• Supplied text:

By Polina Devitt
LONDON, Feb 2 (Reuters) - Silver has been dubbed the Cinderella of precious metals, spending long periods overlooked before sweeping into the spotlight and disappearing in short order.
In a market analysts say is beset by fairy tales, it is living up to that reputation.
A small, volatile asset prone to squeeze attempts, silver hit an all-time high of $121.6 on January 29, only to shed more than a quarter of its value a day later when technical selling and stop-loss triggers created a snowball effect — the largest one-day fall in LSEG data back to 1982.
Its losses continued on Monday, when it was last down 7% at $78 per ounce. Analysts say a deeper slide could be to come, with a more fundamentally supported price seen at $60-70.
"There's been a massive, massive retail frenzy getting into these markets," said Saxo Bank's head of commodity strategy Ole Hansen. Now, he said, the search for a floor hinges on China, a big source of recent demand, and on volatility easing.

• Work request: Return the Reuters report above on silver's price swings verbatim, from the byline through its final sentence.

• Source information:
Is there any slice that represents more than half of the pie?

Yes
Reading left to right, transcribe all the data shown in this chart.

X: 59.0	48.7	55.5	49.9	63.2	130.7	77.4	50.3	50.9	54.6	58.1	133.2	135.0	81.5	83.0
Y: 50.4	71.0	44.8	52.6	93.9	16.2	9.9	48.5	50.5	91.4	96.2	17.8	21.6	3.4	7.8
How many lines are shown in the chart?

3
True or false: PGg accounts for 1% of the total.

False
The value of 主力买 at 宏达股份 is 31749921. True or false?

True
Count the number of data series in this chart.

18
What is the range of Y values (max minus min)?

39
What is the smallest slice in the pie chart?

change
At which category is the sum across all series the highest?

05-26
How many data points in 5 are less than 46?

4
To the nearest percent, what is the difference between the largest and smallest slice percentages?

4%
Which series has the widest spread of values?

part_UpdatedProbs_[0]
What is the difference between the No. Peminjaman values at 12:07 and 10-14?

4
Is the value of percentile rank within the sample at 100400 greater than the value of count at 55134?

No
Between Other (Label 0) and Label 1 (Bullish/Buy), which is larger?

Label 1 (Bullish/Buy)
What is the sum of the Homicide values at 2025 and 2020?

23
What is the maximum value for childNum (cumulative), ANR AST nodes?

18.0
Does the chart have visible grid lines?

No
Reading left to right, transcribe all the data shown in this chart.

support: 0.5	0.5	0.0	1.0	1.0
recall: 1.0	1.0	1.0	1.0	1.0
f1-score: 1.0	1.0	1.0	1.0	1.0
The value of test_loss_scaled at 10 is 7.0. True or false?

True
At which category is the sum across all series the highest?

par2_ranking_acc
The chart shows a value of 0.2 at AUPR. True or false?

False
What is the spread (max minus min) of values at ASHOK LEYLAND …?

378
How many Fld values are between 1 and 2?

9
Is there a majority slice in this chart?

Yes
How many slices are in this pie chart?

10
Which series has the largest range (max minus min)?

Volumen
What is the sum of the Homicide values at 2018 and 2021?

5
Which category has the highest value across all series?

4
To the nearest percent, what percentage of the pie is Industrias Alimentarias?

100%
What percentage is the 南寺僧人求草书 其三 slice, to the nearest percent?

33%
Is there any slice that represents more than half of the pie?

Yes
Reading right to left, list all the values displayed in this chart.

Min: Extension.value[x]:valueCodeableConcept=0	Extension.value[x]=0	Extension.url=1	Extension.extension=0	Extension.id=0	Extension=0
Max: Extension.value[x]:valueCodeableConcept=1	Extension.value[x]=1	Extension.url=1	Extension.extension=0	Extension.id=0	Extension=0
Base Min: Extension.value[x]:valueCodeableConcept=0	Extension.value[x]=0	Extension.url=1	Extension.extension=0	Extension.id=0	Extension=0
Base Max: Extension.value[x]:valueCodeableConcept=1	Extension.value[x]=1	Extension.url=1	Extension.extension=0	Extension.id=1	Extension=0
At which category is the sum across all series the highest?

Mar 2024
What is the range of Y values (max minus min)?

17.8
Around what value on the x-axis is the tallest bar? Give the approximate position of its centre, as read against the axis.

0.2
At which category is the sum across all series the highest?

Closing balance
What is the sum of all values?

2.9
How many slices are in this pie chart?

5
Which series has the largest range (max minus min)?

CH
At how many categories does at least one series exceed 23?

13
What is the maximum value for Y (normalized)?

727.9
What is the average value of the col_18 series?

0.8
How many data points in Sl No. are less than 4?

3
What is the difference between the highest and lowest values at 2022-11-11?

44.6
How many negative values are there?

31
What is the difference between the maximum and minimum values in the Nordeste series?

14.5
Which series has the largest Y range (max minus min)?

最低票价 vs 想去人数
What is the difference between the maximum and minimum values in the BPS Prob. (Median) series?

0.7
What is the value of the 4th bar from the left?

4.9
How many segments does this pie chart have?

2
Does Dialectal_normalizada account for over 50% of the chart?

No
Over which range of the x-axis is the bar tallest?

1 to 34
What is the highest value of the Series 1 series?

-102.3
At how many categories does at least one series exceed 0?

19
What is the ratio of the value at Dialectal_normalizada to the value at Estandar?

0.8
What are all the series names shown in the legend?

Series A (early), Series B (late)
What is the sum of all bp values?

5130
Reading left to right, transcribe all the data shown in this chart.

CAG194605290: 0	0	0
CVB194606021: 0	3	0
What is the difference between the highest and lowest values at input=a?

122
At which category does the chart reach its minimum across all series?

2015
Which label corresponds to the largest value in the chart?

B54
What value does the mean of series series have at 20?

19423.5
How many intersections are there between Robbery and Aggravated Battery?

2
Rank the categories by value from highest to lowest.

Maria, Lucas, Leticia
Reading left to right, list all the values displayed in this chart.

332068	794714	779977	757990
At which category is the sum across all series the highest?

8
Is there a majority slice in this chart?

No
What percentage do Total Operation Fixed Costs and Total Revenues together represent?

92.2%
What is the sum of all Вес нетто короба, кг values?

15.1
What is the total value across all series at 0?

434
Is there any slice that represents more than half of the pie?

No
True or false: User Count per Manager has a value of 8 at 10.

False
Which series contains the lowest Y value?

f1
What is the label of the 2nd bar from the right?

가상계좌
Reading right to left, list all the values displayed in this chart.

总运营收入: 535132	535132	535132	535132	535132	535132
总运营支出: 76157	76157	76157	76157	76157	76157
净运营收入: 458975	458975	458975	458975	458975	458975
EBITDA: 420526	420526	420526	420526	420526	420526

• Response to the exercise:
By Polina Devitt
LONDON, Feb 2 (Reuters) - Silver has been dubbed the Cinderella of precious metals, spending long periods overlooked before sweeping into the spotlight and disappearing in short order.
In a market analysts say is beset by fairy tales, it is living up to that reputation.
A small, volatile asset prone to squeeze attempts, silver hit an all-time high of $121.6 on January 29, only to shed more than a quarter of its value a day later when technical selling and stop-loss triggers created a snowball effect — the largest one-day fall in LSEG data back to 1982.
Its losses continued on Monday, when it was last down 7% at $78 per ounce. Analysts say a deeper slide could be to come, with a more fundamentally supported price seen at $60-70.
"There's been a massive, massive retail frenzy getting into these markets," said Saxo Bank's head of commodity strategy Ole Hansen. Now, he said, the search for a floor hinges on China, a big source of recent demand, and on volatility easing.